Nothing is to be left out: repeat every entry exactly as given.
--- Task data ---
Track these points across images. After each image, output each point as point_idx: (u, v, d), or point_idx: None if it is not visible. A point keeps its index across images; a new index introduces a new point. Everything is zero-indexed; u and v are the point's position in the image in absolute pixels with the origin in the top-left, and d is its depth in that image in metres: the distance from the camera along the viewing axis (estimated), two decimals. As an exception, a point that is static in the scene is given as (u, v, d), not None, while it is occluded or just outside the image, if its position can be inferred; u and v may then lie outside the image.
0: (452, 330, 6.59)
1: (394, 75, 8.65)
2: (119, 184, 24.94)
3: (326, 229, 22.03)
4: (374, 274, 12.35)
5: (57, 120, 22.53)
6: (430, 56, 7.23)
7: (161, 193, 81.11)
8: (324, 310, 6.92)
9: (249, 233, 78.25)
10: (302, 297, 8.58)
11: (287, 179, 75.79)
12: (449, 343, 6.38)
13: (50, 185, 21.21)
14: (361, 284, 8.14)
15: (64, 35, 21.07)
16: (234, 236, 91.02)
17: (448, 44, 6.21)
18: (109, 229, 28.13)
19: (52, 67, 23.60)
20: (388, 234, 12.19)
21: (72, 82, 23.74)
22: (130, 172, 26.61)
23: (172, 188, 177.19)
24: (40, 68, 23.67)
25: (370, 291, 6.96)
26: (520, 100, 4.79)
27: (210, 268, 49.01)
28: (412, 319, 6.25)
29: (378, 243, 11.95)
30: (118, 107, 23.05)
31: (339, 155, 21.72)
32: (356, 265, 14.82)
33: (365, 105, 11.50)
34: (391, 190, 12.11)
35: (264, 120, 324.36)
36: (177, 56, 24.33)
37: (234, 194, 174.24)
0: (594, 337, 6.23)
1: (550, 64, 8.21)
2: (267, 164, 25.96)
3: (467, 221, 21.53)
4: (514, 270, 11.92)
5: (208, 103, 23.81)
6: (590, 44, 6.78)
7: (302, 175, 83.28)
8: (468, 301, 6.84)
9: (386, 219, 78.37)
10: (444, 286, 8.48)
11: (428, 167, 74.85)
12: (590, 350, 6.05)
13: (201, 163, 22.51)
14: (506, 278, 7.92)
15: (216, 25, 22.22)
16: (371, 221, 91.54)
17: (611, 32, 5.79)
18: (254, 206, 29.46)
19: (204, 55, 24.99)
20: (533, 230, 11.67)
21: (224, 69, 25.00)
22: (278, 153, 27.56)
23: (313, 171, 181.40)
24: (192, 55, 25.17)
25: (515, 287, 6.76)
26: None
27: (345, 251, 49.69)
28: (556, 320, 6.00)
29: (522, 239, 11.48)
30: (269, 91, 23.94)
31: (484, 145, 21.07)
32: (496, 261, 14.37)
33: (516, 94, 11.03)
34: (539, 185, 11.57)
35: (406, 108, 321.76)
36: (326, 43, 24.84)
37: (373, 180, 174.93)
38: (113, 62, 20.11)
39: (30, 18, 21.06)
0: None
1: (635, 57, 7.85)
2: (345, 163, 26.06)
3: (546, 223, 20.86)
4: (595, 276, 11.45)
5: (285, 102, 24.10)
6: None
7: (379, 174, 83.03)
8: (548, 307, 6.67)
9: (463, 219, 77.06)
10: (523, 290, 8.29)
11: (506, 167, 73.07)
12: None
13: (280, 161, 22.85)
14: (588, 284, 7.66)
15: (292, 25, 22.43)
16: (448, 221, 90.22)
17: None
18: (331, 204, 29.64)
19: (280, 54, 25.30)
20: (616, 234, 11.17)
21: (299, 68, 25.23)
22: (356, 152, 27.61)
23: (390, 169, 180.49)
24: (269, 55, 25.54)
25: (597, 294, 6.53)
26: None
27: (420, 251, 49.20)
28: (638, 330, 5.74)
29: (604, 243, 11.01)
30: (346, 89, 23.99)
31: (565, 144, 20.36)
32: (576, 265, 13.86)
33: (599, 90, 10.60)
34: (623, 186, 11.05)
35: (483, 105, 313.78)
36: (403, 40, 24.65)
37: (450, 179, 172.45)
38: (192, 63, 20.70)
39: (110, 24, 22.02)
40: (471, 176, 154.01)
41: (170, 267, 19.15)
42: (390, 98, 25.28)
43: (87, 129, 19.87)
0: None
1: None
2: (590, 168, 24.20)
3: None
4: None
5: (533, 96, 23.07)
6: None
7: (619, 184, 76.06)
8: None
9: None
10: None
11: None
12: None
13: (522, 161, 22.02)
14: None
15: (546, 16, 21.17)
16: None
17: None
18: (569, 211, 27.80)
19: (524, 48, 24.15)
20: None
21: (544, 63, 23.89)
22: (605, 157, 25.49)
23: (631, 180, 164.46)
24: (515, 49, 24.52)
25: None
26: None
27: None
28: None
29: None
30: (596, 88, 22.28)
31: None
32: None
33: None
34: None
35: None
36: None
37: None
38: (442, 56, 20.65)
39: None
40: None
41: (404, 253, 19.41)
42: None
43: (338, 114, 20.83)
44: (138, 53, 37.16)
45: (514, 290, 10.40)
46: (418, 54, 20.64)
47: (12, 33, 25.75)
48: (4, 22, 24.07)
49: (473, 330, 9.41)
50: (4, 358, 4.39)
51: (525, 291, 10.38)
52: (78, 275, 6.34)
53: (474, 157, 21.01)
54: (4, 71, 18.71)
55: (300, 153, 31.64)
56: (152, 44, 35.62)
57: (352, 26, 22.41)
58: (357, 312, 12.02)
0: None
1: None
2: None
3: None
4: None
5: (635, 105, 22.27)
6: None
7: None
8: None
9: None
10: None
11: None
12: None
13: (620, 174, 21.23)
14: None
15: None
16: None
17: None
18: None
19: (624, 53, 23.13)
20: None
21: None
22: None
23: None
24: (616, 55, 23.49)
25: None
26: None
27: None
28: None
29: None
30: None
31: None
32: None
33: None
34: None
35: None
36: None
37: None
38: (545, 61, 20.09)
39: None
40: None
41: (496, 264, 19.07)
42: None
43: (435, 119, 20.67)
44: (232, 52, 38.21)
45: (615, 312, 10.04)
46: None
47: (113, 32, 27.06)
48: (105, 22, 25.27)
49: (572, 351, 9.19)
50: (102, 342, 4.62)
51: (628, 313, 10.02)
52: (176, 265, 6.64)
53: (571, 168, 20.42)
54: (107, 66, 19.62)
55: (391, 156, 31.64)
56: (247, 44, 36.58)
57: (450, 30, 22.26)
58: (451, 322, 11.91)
---
Result
Track these points across images. After each image, output each point as point_idx: (u, v, d), or point_idx: None if it is not visible. A point keeps its index across images; a new index introduces a new point. Everything is zero-indexed; u and v are the point's position in the image in absolute pixels with the origin in the top-left, and d is its depth in that image in metres: the distance from the camera along the viewing axis (estimated), two decimals. As an exception, a point that is static in the scene is given as (u, v, d), not None, while it is occluded or just outside the image, if its position can be inferred; u and v may then lie outside the image.
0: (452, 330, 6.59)
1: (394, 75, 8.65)
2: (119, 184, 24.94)
3: (326, 229, 22.03)
4: (374, 274, 12.35)
5: (57, 120, 22.53)
6: (430, 56, 7.23)
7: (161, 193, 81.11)
8: (324, 310, 6.92)
9: (249, 233, 78.25)
10: (302, 297, 8.58)
11: (287, 179, 75.79)
12: (449, 343, 6.38)
13: (50, 185, 21.21)
14: (361, 284, 8.14)
15: (64, 35, 21.07)
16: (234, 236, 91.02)
17: (448, 44, 6.21)
18: (109, 229, 28.13)
19: (52, 67, 23.60)
20: (388, 234, 12.19)
21: (72, 82, 23.74)
22: (130, 172, 26.61)
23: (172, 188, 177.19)
24: (40, 68, 23.67)
25: (370, 291, 6.96)
26: (520, 100, 4.79)
27: (210, 268, 49.01)
28: (412, 319, 6.25)
29: (378, 243, 11.95)
30: (118, 107, 23.05)
31: (339, 155, 21.72)
32: (356, 265, 14.82)
33: (365, 105, 11.50)
34: (391, 190, 12.11)
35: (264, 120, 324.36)
36: (177, 56, 24.33)
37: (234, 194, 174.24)
0: (594, 337, 6.23)
1: (550, 64, 8.21)
2: (267, 164, 25.96)
3: (467, 221, 21.53)
4: (514, 270, 11.92)
5: (208, 103, 23.81)
6: (590, 44, 6.78)
7: (302, 175, 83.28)
8: (468, 301, 6.84)
9: (386, 219, 78.37)
10: (444, 286, 8.48)
11: (428, 167, 74.85)
12: (590, 350, 6.05)
13: (201, 163, 22.51)
14: (506, 278, 7.92)
15: (216, 25, 22.22)
16: (371, 221, 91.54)
17: (611, 32, 5.79)
18: (254, 206, 29.46)
19: (204, 55, 24.99)
20: (533, 230, 11.67)
21: (224, 69, 25.00)
22: (278, 153, 27.56)
23: (313, 171, 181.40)
24: (192, 55, 25.17)
25: (515, 287, 6.76)
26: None
27: (345, 251, 49.69)
28: (556, 320, 6.00)
29: (522, 239, 11.48)
30: (269, 91, 23.94)
31: (484, 145, 21.07)
32: (496, 261, 14.37)
33: (516, 94, 11.03)
34: (539, 185, 11.57)
35: (406, 108, 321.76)
36: (326, 43, 24.84)
37: (373, 180, 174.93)
38: (113, 62, 20.11)
39: (30, 18, 21.06)
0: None
1: (635, 57, 7.85)
2: (345, 163, 26.06)
3: (546, 223, 20.86)
4: (595, 276, 11.45)
5: (285, 102, 24.10)
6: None
7: (379, 174, 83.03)
8: (548, 307, 6.67)
9: (463, 219, 77.06)
10: (523, 290, 8.29)
11: (506, 167, 73.07)
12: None
13: (280, 161, 22.85)
14: (588, 284, 7.66)
15: (292, 25, 22.43)
16: (448, 221, 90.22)
17: None
18: (331, 204, 29.64)
19: (280, 54, 25.30)
20: (616, 234, 11.17)
21: (299, 68, 25.23)
22: (356, 152, 27.61)
23: (390, 169, 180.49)
24: (269, 55, 25.54)
25: (597, 294, 6.53)
26: None
27: (420, 251, 49.20)
28: (638, 330, 5.74)
29: (604, 243, 11.01)
30: (346, 89, 23.99)
31: (565, 144, 20.36)
32: (576, 265, 13.86)
33: (599, 90, 10.60)
34: (623, 186, 11.05)
35: (483, 105, 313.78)
36: (403, 40, 24.65)
37: (450, 179, 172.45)
38: (192, 63, 20.70)
39: (110, 24, 22.02)
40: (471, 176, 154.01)
41: (170, 267, 19.15)
42: (390, 98, 25.28)
43: (87, 129, 19.87)
0: None
1: None
2: (590, 168, 24.20)
3: None
4: None
5: (533, 96, 23.07)
6: None
7: (619, 184, 76.06)
8: None
9: None
10: None
11: None
12: None
13: (522, 161, 22.02)
14: None
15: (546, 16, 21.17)
16: None
17: None
18: (569, 211, 27.80)
19: (524, 48, 24.15)
20: None
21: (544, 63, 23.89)
22: (605, 157, 25.49)
23: (631, 180, 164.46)
24: (515, 49, 24.52)
25: None
26: None
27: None
28: None
29: None
30: (596, 88, 22.28)
31: None
32: None
33: None
34: None
35: None
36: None
37: None
38: (442, 56, 20.65)
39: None
40: None
41: (404, 253, 19.41)
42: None
43: (338, 114, 20.83)
44: (138, 53, 37.16)
45: (514, 290, 10.40)
46: (418, 54, 20.64)
47: (12, 33, 25.75)
48: (4, 22, 24.07)
49: (473, 330, 9.41)
50: (4, 358, 4.39)
51: (525, 291, 10.38)
52: (78, 275, 6.34)
53: (474, 157, 21.01)
54: (4, 71, 18.71)
55: (300, 153, 31.64)
56: (152, 44, 35.62)
57: (352, 26, 22.41)
58: (357, 312, 12.02)
0: None
1: None
2: None
3: None
4: None
5: (635, 105, 22.27)
6: None
7: None
8: None
9: None
10: None
11: None
12: None
13: (620, 174, 21.23)
14: None
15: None
16: None
17: None
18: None
19: (624, 53, 23.13)
20: None
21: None
22: None
23: None
24: (616, 55, 23.49)
25: None
26: None
27: None
28: None
29: None
30: None
31: None
32: None
33: None
34: None
35: None
36: None
37: None
38: (545, 61, 20.09)
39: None
40: None
41: (496, 264, 19.07)
42: None
43: (435, 119, 20.67)
44: (232, 52, 38.21)
45: (615, 312, 10.04)
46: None
47: (113, 32, 27.06)
48: (105, 22, 25.27)
49: (572, 351, 9.19)
50: (102, 342, 4.62)
51: (628, 313, 10.02)
52: (176, 265, 6.64)
53: (571, 168, 20.42)
54: (107, 66, 19.62)
55: (391, 156, 31.64)
56: (247, 44, 36.58)
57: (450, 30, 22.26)
58: (451, 322, 11.91)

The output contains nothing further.